Data Diversity, Quality, and Long-Term Tracking
AI models thrive on large, diverse, and high-quality datasets. But what happens when there’s a lack of diversity in the data? This limitation can hinder AI’s ability to generalise across different populations. Moreover, many AI models lack access to longitudinal data, which is crucial for tracking patient outcomes over time. Addressing these gaps is vital for improving AI performance and ensuring accurate predictions regarding recurrence and long-term outcomes. What steps can we take to enhance data diversity and quality?
Integration into Clinical Workflows and Transparency
Integrating AI tools into clinical workflows is another significant challenge. How user-friendly are these AI predictions for healthcare providers? Collaboration between AI developers and healthcare professionals is essential to create tools that are not only easy to use but also provide actionable insights. Additionally, AI models often function as “black boxes,” making it challenging for clinicians to understand the basis of predictions. How can we improve transparency and ensure that clinicians can trust these tools?
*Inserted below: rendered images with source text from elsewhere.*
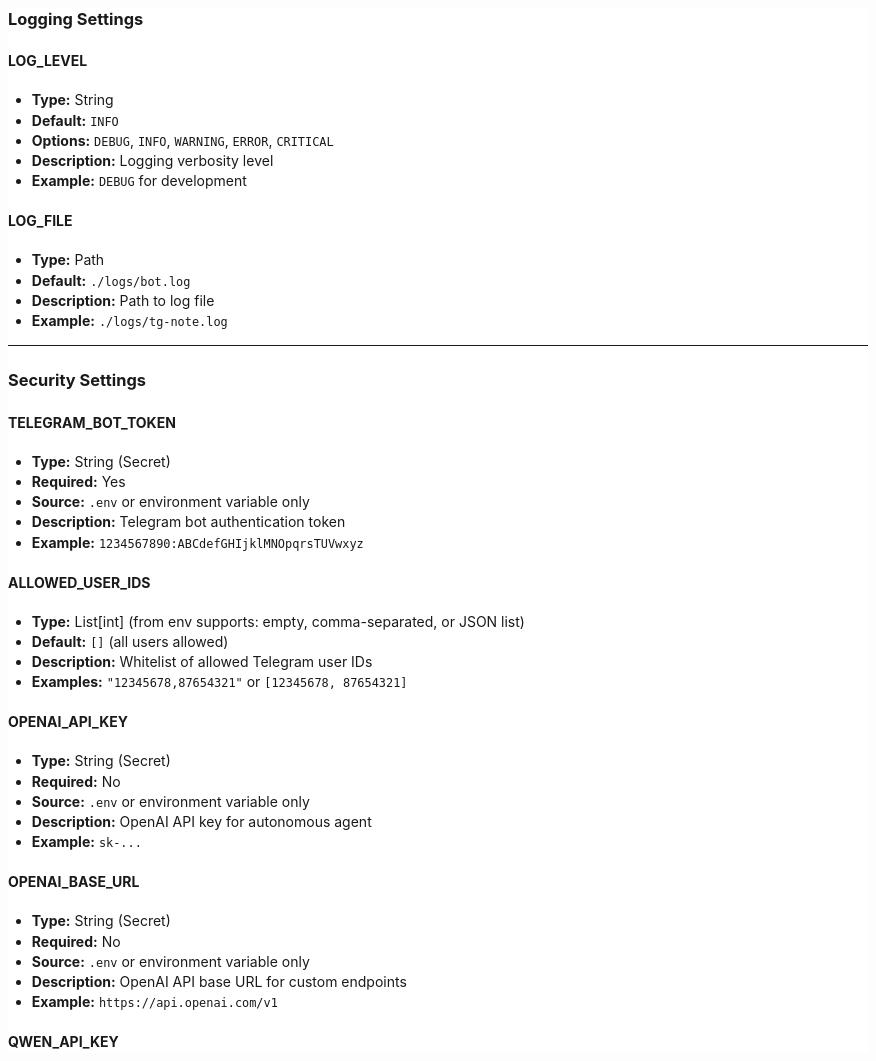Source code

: ### Logging Settings

#### LOG_LEVEL

- **Type:** String
- **Default:** `INFO`
- **Options:** `DEBUG`, `INFO`, `WARNING`, `ERROR`, `CRITICAL`
- **Description:** Logging verbosity level
- **Example:** `DEBUG` for development

#### LOG_FILE

- **Type:** Path
- **Default:** `./logs/bot.log`
- **Description:** Path to log file
- **Example:** `./logs/tg-note.log`

---

### Security Settings

#### TELEGRAM_BOT_TOKEN

- **Type:** String (Secret)
- **Required:** Yes
- **Source:** `.env` or environment variable only
- **Description:** Telegram bot authentication token
- **Example:** `1234567890:ABCdefGHIjklMNOpqrsTUVwxyz`

#### ALLOWED_USER_IDS

- **Type:** List[int] (from env supports: empty, comma-separated, or JSON list)
- **Default:** `[]` (all users allowed)
- **Description:** Whitelist of allowed Telegram user IDs
- **Examples:** `"12345678,87654321"` or `[12345678, 87654321]`

#### OPENAI_API_KEY

- **Type:** String (Secret)
- **Required:** No
- **Source:** `.env` or environment variable only
- **Description:** OpenAI API key for autonomous agent
- **Example:** `sk-...`

#### OPENAI_BASE_URL

- **Type:** String (Secret)
- **Required:** No
- **Source:** `.env` or environment variable only
- **Description:** OpenAI API base URL for custom endpoints
- **Example:** `https://api.openai.com/v1`

#### QWEN_API_KEY
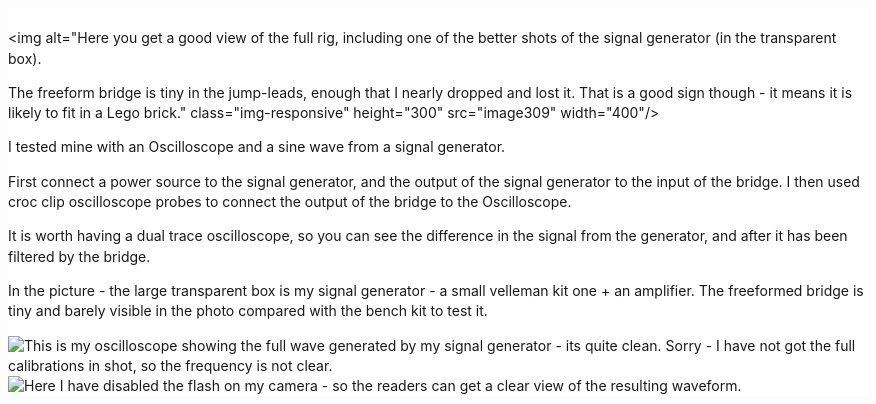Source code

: <br/><img alt="Here you get a good view of the full rig, including one of the better shots of the signal generator (in the transparent box).



The freeform bridge is tiny in the jump-leads, enough that I nearly dropped and lost it. That is a good sign though - it means it is likely to fit in a Lego brick." class="img-responsive" height="300" src="image309" width="400"/>
</p>
<p>I tested mine with an Oscilloscope and a sine wave from a signal generator.
</p>
<p>First connect a power source to the signal generator, and the output of the signal generator to the input of the bridge. I then used croc clip oscilloscope probes to connect the output of the bridge to the Oscilloscope.
</p>
<p>It is worth having a dual trace oscilloscope, so you can see the difference in the signal from the generator, and after it has been filtered by the bridge.
</p>
<p>In the picture - the large transparent box is my signal generator - a small velleman kit one + an amplifier. The freeformed bridge is tiny and barely visible in the photo compared with the bench kit to test it.
</p>
<p><img alt="This is my oscilloscope showing the full wave generated by my signal generator - its quite clean. Sorry - I have not got the full calibrations in shot, so the frequency is not clear." class="img-responsive" height="300" src="image315" width="400"/> <img alt="Here I have disabled the flash on my camera - so the readers can get a clear view of the resulting waveform." class="img-responsive" height="300" src="image314" width="400"/>
</p>
<p>
</p>
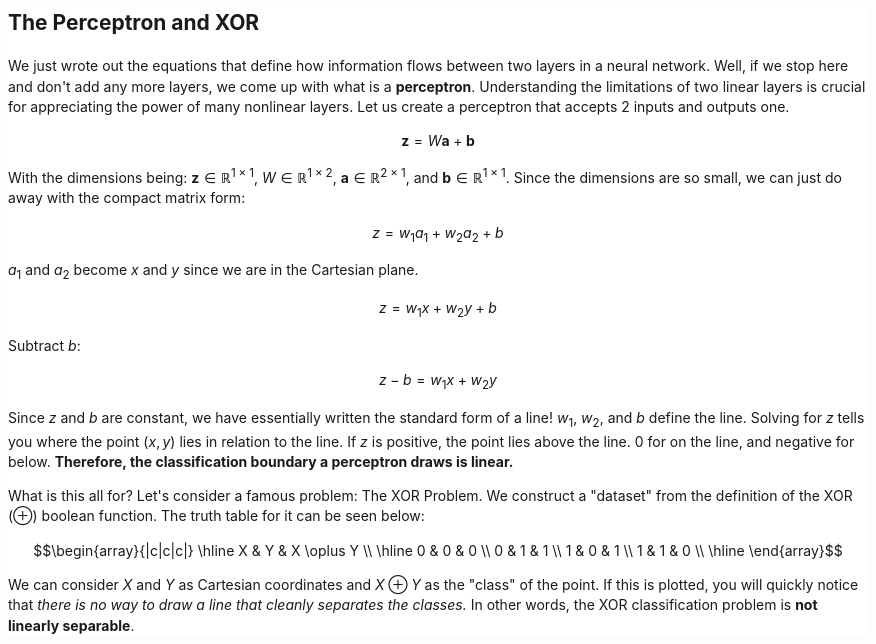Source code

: ## The Perceptron and XOR

We just wrote out the equations that define how information flows
between two layers in a neural network. Well, if we stop here and don't
add any more layers, we come up with what is a **perceptron**.
Understanding the limitations of two linear layers is crucial for
appreciating the power of many nonlinear layers. Let us create a
perceptron that accepts 2 inputs and outputs one.

$$\textbf{z} = W\textbf{a} + \textbf{b}$$

With the dimensions being: $\textbf{z} \in \mathbb{R}^{1 \times 1}$,
$W \in \mathbb{R}^{1 \times 2}$,
$\textbf{a} \in \mathbb{R}^{2 \times 1}$, and
$\textbf{b} \in \mathbb{R}^{1 \times 1}$. Since the dimensions are so
small, we can just do away with the compact matrix form:

$$z = w_1a_1 + w_2a_2 + b$$

$a_1$ and $a_2$ become $x$ and $y$ since we are in the Cartesian plane.

$$z = w_1x + w_2y + b$$

Subtract $b$:

$$z - b = w_1x + w_2y$$

Since $z$ and $b$ are constant, we have essentially written the standard
form of a line! $w_1$, $w_2$, and $b$ define the line. Solving for $z$
tells you where the point $(x, y)$ lies in relation to the line. If $z$
is positive, the point lies above the line. 0 for on the line, and
negative for below. **Therefore, the classification boundary a
perceptron draws is linear.**

What is this all for? Let's consider a famous problem: The XOR Problem.
We construct a "dataset" from the definition of the XOR ($\oplus$)
boolean function. The truth table for it can be seen below:

$$\begin{array}{|c|c|c|}
    \hline
    X & Y & X \oplus Y \\
    \hline
    0 & 0 & 0 \\
    0 & 1 & 1 \\
    1 & 0 & 1 \\
    1 & 1 & 0 \\
    \hline
    \end{array}$$

We can consider $X$ and $Y$ as Cartesian coordinates and $X \oplus Y$ as
the "class" of the point. If this is plotted, you will quickly notice
that *there is no way to draw a line that cleanly separates the
classes.* In other words, the XOR classification problem is **not
linearly separable**.

<figure id="fig:xor" data-latex-placement="H">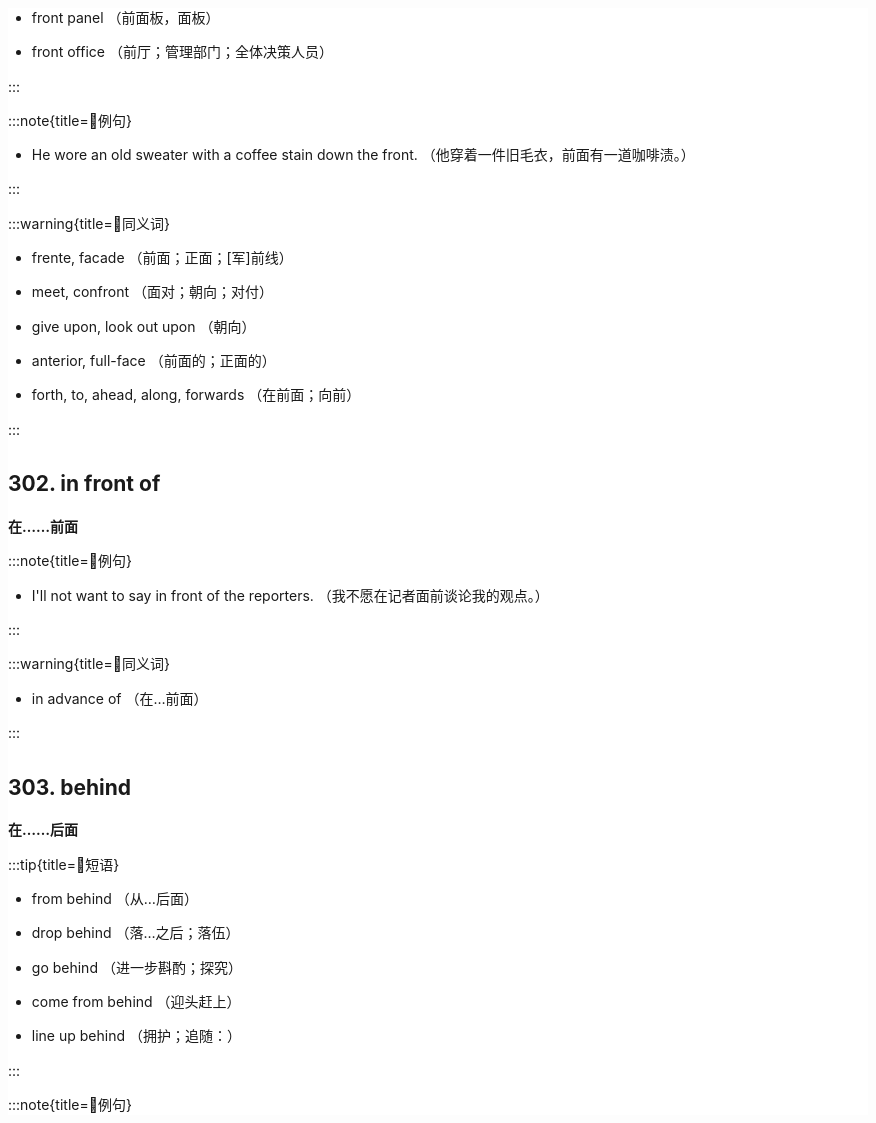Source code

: - front panel （前面板，面板）

- front office （前厅；管理部门；全体决策人员）

:::

:::note{title=🎤例句}

- He wore an old sweater with a coffee stain down the front. （他穿着一件旧毛衣，前面有一道咖啡渍。）

:::

:::warning{title=🤔同义词}

- frente, facade （前面；正面；[军]前线）

- meet, confront （面对；朝向；对付）

- give upon, look out upon （朝向）

- anterior, full-face （前面的；正面的）

- forth, to, ahead, along, forwards （在前面；向前）

:::


## 302. in front of

**在……前面**

:::note{title=🎤例句}

- I'll not want to say in front of the reporters. （我不愿在记者面前谈论我的观点。）

:::

:::warning{title=🤔同义词}

- in advance of （在…前面）

:::


## 303. behind

**在……后面**

:::tip{title=🤩短语}

- from behind （从…后面）

- drop behind （落…之后；落伍）

- go behind （进一步斟酌；探究）

- come from behind （迎头赶上）

- line up behind （拥护；追随：）

:::

:::note{title=🎤例句}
Regulatory and Ethical Concerns
Lastly, the use of AI in healthcare raises essential regulatory and ethical issues. Questions about patient privacy, data security, and the potential for algorithmic bias are at the forefront of this discussion. How can we address these concerns to ensure the responsible use of AI in breast cancer screening and recurrence prediction? AI models must comply with ethical standards to protect patient rights and maintain public trust. What measures should we advocate for to ensure ethical AI use in healthcare?
Conclusion
As we stand at the crossroads of technology and medicine, the integration of AI into breast cancer detection and management offers unprecedented opportunities to transform patient care. By addressing the existing gaps in screening, risk assessment, and data quality, we can harness the power of AI to tailor personalised solutions that not only enhance early detection but also improve treatment outcomes.
The journey ahead is filled with challenges, but together, we have the potential to redefine breast cancer care, ensuring that no woman’s health is overlooked. After all, in the fight against breast cancer, every advancement counts, and every voice matters. Together, we can inform the path toward a healthier future for all.